Growth without a large increase in cost is tricky. Studying and crafting a scalable business model can help in both the short term and long term with the end result being both growth and profitability. The overall goal is to increase revenue without a cost growth. There are various ways to make a company scalable including moving towards the cloud in lieu of other options.
Here are some of the ways to achieve scalability:
1. Outsource whenever possible. There are some tasks that you may want to have control over in-house, but many jobs can be outsourced. There are many countries outside of North America that offer skilled populations savvy both in technology and English-speaking skills. Do you really need to hire someone at $20 per hour when you could hire an equally qualified candidate for $5 per hour? While you should use the same interviewing and screening process with an outsourced applicant, as you would use with someone local, you can find great talent elsewhere in the world if you look.
2. Cut back on IT costs. Keeping an IT team on staff can cost thousands per month. That’s a big expense. It’s also not an expense that will shrink as your company grows. Tech support is important, but you can save a bundle by moving your tech needs to the cloud. A fully managed cloud service means cutting all on-staff IT costs.
3. Understand automation. Sometimes a machine simply can’t replace what a human can do. The opposite is also true. There are programs available that can do everything from keep track of your books to schedule your appointments. Replacing a person with a program is one trick that people with a solid tech background know and use regularly. If a program can do what someone on-staff can do, use the program.
4. Surround yourself with good people. Nothing can sink a growing company faster than a team of bad hires. The people that you do decide to keep on staff should be solid, understand your product well, and generate excellent ideas regularly. These are the people that no machine or program can replace, but they will be few and far between.
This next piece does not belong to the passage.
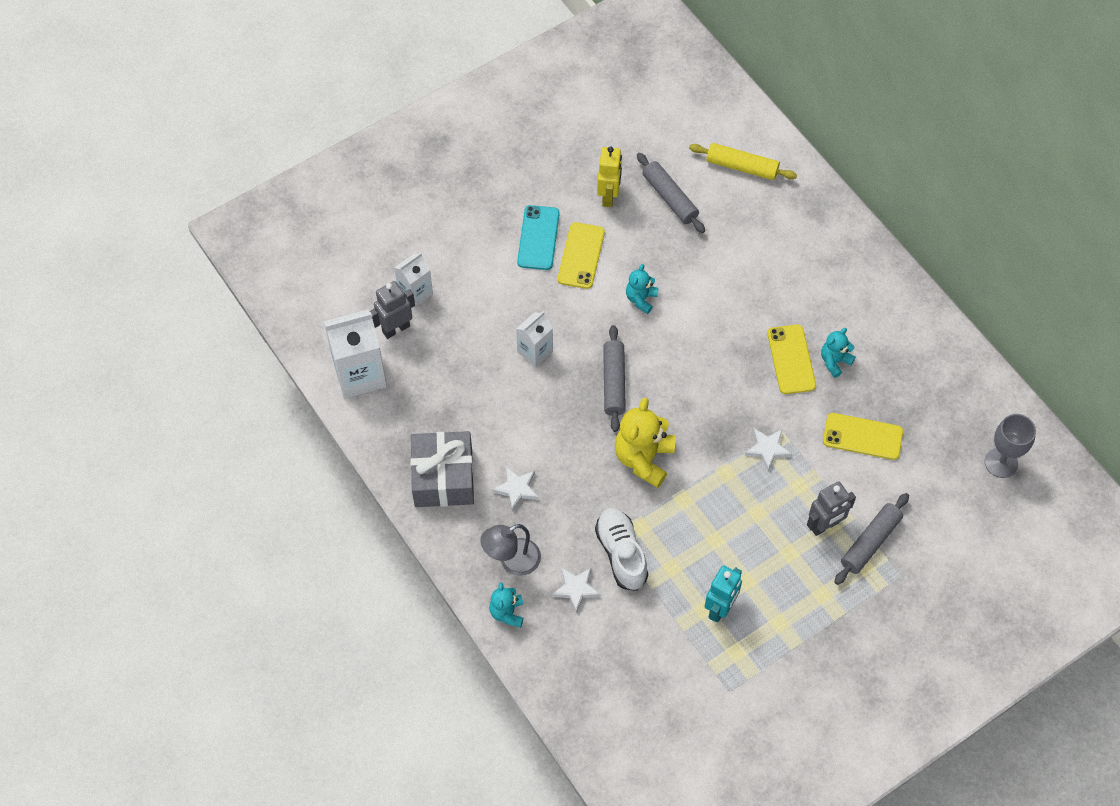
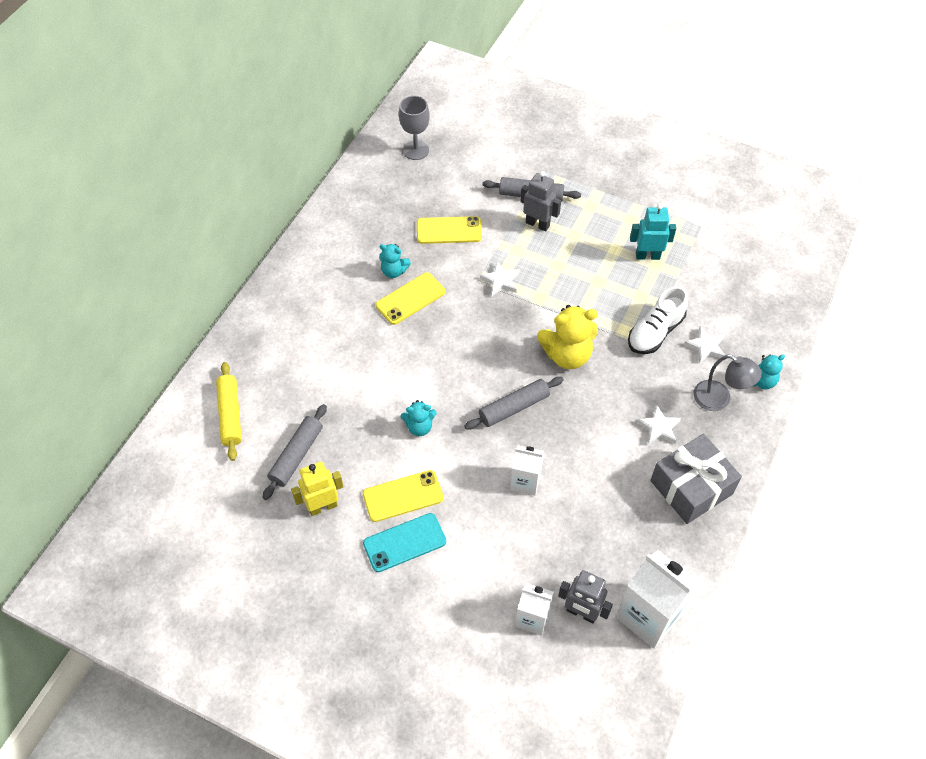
camera: 120 degrees left, 5 degrees down
(862, 436) = (449, 230): yellow phone -> yellow phone turned 75 degrees counterclockwise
5. Don’t get stuck on an assumption. It’s not uncommon for a startup founder to assume that people aren’t trainable. If you’re not going the outsourcing route or are afraid of the cloud, ask yourself if these fears are logical. You can train anyone with enough intelligence how to use your product, or what your product is all about. You can also work with a skilled cloud team to make sure that anything you do in the cloud is secure and comprehended by all. Not exploring these viable options is a really big mistake.
Exceptions to the rules
There are some exceptions to the aforementioned scalability tips (as is the case with any advice).
1. Outsourcing: Be selective. Hiring someone without English skills to run North American social media accounts just doesn’t make sense. Make sure that the hire you’re considering fits the bill.
2. IT: Signing up with any cloud provider isn’t a good idea. Do your research, and make sure that the company you’re choosing is personable, can customize options, and understands what your product or service is all about.
3. Automation: Can that person really be replaced? If you have any doubt, don’t automate (or don’t get rid of a staff member until the automation option has been proven successful).
4. Team members: This one doesn’t really have any exceptions. Surround yourself with the best – it’s that simple.
5. Assumptions: Sometimes, a hunch can be right. But, recognizing the difference between an instinct and ignorance is important. Do you really have a strong feeling about that decision, or is it a matter of uncertainty?
Showing investors that your business is scalable should be your goal from day one. Take tips from companies like Zynga (this company used Facebook’s existing platform to grow, and it worked very well), and learn lessons from startups like AirBnB (with barely any marketing budget, AirBnB managed to grow overnight by using existing resources).
Are the programs you need to use to reach automation available? Are they free? Can you move to the cloud easily? Would this cut costs? Finding existing solutions to problems is the fast and surest way to prove that your product or service is highly scalable, and that’s a very good thing when it comes to investor dollars.